• Brief A:
Answer these questions from the text on flu and pneumonia below:
(i) What tinge can appear in what is coughed up when a bacterial infection comes with the flu?
(ii) About how long can pneumonia hang around?
(iii) Which pneumococcal vaccine is for children?
• Brief B: Write the next part of the text on flu and pneumonia, picking up after its final sentence.

• Excerpt provided:
When you get a bacterial infection with the flu, your symptoms may get better at first. Then they get worse with high fevers, more coughing, and a greenish tinge to what you’re coughing up.

Call your doctor if you have a cough that won’t stop, a bad fever, or if you get shortness of breath or chest pains. The doctor can do tests to find out if you have pneumonia. Antibiotics can treat bacterial pneumonia, but these meds can't treat viral pneumonia.

How Long Does Pneumonia Last?

It can hang around for about 2 weeks, or even longer in young children, elderly adults, and those who have weakened immune systems or ongoing illness like COPD or asthma. Even healthy people may feel tired or weak for a month or more after their lungs clear up.

Is There a Vaccine for Pneumonia?

There are 2 types: pneumococcal polysaccharide vaccine (PPSV23) for adults and the pneumococcal conjugate vaccine (PCV13) for children.

(Stored items)
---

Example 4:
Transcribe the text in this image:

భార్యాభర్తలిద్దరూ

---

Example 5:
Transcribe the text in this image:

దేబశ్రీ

• Response box A:
(i) A greenish tinge.
(ii) About 2 weeks, or even longer in young children, elderly adults, and those with weakened immune systems or ongoing illness.
(iii) The pneumococcal conjugate vaccine (PCV13).

• Response box B:
The adult vaccine protects against 23 types of bacteria that commonly cause pneumonia. Doctors suggest that healthy seniors over 65 get both vaccines. The timing and sequence in which you get them will vary depending on what vaccines you’ve already had.

Some experts say adults younger than 55 should get both vaccines to boost their immune system. The pneumonia vaccine isn’t recommended for pregnant women. But it can help people at increased risk for infections, like those with:

Children under age 2 should get four doses of the PCV13 vaccine. Tots between 2 and 4 who didn’t get the pneumonia vaccine series should get a single vaccine. Children 6 to 18 with health problems should get a single dose of PCV13 whether they had shots already or not.

When Should I Call the Doctor?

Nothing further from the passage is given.